This is my first crypto cycle where I am invested in actual crypto using wallets.
I understand that you need to log into trusted sites using your wallet otherwise you can lose everything.
I have a lot in my Internet Identity wallet. But, I’m also using it for Taggr and OpenChat. Now that I think about it, is that bad practice?
Should I create a separate Internet Identity for logging into apps such as Taggr or OpenChat or other lesser known apps and have another identity for holding my ICP and other coins?
And since I already use the same identity for my coins and for Taggr and OpenChat, is there a way to transfer my logins from those two apps to a new identity?
Internet Identity is essentially just a sign in device.
Similar to how a Ledger would work. Each site would create a local wallet that does not have access to any funds held inside that II. You do not need to create a new II for each dapp you wish to use.
However best practice is to only sign into dapps that are known and trusted. Do not rush to be the first to use a dapp but if you do I normally use a second II that has little to nothing inside it just in case something is malicious.
Best practice is to separate how you log in to the place where your tokens are stored from how you log in to other apps. If someone steals your login, everything is at risk.
If I have my tokens on the NNS and log into other dapps (lets say ICPswap for now)
If a hacker somehow gets the login credentials to the dapp does that mean they also are able to log into the nns with those same credentials?
If so I also have a yubikey that acts as a failsafe login if I lose my seedphrase. Will they be able to add themselves to trusted devices and steal the funds out of the nns?
No you cannot move your Taggr or OpenChat logins to another identity, you will have to move your tokens. But each app can build a feature to help you migrate to another identity.
No you cannot move your staked ICP.
Keep in mind if you lose the Internet Identity to your NNS account (the one with staked ICP or a new one you create for your liquid tokens), or that Internet Identity is stolen, you lose everything in your NNS account.
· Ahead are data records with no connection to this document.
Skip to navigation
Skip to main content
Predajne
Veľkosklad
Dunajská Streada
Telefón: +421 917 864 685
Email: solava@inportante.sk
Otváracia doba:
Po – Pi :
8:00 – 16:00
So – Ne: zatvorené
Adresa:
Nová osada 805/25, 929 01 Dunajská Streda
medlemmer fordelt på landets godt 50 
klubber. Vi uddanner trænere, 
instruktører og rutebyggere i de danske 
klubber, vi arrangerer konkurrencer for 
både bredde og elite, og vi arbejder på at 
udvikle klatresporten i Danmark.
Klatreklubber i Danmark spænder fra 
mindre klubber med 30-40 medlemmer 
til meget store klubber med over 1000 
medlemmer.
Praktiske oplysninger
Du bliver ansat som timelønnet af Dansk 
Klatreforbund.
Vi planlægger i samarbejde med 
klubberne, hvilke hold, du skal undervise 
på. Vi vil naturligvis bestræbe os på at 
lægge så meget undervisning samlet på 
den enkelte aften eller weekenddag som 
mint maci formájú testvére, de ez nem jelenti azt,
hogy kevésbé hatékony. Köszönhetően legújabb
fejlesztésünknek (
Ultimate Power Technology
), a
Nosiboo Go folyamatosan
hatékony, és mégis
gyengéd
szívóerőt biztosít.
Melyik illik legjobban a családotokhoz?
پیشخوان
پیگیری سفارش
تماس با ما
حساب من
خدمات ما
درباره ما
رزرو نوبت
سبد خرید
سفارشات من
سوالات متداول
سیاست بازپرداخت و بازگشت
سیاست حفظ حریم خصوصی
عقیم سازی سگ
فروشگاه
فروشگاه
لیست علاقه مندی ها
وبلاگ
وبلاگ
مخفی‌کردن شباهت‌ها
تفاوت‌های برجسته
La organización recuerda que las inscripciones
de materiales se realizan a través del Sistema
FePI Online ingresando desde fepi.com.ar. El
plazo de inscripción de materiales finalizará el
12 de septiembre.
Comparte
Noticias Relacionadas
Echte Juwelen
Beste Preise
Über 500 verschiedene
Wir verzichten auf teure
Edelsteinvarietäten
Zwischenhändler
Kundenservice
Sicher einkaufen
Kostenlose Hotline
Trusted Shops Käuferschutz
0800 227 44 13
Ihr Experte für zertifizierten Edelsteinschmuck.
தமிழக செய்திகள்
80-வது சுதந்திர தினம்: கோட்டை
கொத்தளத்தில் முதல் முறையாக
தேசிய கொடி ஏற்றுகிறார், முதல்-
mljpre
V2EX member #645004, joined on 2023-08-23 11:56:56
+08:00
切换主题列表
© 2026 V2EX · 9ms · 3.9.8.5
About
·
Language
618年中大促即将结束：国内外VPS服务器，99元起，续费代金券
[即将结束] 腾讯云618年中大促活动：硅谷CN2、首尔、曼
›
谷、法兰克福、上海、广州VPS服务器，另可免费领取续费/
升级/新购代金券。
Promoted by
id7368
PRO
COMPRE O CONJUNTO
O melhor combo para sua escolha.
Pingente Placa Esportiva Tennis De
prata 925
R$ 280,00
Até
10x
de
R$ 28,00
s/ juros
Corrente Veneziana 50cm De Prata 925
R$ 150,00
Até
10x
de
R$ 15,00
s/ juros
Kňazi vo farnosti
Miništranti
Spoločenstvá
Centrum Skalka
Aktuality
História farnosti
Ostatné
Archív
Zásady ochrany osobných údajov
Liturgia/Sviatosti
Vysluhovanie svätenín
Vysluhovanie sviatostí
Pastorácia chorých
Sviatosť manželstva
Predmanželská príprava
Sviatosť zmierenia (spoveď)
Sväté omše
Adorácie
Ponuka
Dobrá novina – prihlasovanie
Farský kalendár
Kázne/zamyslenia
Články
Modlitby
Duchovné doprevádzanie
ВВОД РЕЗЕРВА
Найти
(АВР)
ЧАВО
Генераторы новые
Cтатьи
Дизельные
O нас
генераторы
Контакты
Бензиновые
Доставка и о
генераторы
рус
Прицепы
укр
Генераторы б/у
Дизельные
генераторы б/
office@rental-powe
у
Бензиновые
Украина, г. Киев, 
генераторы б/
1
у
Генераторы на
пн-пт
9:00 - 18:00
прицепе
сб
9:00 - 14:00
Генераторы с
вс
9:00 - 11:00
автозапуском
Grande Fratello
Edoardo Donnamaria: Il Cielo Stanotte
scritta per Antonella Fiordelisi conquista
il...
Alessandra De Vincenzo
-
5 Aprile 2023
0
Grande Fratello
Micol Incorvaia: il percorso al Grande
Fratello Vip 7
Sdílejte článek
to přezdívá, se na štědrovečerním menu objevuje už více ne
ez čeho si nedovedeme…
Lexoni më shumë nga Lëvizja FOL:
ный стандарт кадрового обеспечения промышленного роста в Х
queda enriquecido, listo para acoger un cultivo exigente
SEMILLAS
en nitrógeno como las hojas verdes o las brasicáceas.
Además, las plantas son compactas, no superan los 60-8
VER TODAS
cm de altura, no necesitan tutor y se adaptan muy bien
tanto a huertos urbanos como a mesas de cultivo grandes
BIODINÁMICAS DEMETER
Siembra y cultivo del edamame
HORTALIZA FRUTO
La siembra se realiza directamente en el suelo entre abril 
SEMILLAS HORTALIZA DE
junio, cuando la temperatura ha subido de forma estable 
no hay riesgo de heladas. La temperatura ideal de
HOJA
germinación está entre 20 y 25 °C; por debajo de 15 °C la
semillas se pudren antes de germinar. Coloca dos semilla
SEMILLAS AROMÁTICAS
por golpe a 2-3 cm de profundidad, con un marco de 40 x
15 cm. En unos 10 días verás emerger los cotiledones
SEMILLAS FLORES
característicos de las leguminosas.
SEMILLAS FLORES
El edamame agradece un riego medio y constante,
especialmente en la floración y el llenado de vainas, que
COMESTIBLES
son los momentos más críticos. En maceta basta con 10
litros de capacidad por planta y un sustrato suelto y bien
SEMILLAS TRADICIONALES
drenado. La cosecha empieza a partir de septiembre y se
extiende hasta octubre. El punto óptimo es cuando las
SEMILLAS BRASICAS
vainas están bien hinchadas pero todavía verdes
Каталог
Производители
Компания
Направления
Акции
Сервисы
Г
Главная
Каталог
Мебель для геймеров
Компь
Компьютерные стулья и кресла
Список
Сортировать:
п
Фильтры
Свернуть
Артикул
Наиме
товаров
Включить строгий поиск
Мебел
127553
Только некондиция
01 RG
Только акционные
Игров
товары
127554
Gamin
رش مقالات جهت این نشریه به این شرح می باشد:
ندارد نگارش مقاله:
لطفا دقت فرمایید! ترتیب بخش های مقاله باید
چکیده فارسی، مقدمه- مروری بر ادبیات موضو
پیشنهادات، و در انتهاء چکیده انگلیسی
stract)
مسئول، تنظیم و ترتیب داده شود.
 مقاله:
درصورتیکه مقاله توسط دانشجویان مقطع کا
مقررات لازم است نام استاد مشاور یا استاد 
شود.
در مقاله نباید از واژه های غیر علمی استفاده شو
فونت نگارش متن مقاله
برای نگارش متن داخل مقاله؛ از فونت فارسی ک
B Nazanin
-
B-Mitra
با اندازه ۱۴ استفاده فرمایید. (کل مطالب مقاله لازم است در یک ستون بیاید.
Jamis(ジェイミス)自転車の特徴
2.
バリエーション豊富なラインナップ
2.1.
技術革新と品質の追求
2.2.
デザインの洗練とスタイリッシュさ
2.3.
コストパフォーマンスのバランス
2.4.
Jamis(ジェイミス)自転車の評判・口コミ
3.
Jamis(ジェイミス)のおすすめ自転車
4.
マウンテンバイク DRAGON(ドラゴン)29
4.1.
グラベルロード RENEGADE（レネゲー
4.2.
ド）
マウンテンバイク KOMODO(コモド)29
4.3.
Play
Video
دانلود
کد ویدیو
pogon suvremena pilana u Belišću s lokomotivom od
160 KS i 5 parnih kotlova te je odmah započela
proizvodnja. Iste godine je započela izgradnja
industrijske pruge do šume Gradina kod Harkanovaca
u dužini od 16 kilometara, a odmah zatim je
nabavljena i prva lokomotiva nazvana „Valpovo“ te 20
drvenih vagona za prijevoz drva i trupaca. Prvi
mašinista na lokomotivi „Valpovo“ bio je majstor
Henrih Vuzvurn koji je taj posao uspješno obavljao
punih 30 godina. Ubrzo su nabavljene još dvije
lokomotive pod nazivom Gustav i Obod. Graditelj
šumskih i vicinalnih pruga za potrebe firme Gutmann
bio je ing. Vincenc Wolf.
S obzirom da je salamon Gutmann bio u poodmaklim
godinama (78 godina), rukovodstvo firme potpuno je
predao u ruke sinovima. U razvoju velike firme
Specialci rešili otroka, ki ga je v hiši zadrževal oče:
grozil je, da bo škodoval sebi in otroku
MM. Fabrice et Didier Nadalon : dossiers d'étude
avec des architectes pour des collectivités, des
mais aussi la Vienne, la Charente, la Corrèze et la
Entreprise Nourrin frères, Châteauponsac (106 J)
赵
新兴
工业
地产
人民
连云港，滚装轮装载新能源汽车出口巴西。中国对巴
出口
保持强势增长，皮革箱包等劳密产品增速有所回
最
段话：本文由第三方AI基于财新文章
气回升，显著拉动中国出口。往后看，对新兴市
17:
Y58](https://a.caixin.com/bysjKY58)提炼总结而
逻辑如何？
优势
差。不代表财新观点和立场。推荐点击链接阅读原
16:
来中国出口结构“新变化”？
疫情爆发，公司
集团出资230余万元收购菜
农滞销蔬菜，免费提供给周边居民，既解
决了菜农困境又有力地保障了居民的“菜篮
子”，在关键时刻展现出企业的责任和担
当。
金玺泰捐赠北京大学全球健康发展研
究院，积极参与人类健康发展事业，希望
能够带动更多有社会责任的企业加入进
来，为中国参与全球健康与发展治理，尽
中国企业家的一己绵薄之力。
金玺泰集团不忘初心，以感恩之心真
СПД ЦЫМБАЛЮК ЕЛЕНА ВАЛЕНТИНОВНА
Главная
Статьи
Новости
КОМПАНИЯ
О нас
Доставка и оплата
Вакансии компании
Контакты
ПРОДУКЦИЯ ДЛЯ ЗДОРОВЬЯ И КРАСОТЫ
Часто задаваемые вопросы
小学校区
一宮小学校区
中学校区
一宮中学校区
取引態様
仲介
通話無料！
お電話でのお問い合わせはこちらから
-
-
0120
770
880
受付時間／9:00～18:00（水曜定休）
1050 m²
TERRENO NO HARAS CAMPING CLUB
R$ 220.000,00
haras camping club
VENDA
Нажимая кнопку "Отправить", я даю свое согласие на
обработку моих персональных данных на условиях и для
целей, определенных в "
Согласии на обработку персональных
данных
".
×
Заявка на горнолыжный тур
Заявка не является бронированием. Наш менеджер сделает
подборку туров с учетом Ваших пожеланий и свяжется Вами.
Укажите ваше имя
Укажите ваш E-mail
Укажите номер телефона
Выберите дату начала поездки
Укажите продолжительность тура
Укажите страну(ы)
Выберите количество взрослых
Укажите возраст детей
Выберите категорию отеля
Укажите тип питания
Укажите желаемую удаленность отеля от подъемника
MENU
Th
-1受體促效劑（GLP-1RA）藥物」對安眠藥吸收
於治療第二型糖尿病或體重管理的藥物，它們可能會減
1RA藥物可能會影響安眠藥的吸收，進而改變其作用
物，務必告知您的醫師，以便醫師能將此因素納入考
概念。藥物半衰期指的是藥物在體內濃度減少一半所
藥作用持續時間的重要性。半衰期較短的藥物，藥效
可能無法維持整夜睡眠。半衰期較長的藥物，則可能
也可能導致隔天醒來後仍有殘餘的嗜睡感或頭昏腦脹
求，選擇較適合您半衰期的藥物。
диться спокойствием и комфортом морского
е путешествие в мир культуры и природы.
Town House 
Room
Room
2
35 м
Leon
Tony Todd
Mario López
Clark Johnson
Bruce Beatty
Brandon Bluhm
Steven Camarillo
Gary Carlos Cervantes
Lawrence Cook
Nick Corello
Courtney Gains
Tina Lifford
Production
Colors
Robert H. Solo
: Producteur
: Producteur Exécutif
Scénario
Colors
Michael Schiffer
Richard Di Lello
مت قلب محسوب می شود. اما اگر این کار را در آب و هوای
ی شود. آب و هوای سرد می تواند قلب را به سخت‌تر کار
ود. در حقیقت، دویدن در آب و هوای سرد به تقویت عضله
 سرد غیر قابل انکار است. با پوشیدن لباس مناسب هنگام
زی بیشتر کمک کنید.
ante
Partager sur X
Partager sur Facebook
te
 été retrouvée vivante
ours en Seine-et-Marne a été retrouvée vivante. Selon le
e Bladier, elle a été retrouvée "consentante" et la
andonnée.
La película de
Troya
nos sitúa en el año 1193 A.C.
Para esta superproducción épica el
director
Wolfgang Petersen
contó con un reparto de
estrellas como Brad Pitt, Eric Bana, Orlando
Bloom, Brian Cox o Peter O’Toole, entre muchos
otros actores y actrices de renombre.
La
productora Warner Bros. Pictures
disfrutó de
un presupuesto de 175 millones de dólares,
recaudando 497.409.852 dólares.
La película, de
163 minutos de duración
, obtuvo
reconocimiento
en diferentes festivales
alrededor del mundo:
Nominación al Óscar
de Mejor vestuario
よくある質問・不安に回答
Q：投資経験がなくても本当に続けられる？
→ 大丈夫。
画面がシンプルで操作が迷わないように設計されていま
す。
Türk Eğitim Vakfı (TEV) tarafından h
You should consider the NFID Vault smart wallet that supports multi-factor approvals if security is a concern.
If by “login credential” you mean the delegation that ICPswap gets when you sign in, then no the hacker cannot use that delegation to access your NNS account
If by “login credential” you mean your Internet Identity, then yes the hacker can use that to access your NNS account
Judging by your last question about the yubikey, I assume you meant your “login credential” is your Internet Identity. If the attacker gains access to any of your trusted devices, then yes they will be able to add themselves as a trusted device and steal the funds out of your NNS account.
As I mentioned in my previous comment, you should consider the NFID Vault smart wallet if security is a concern. Adding multi-factor security will secure your assets against such attackers.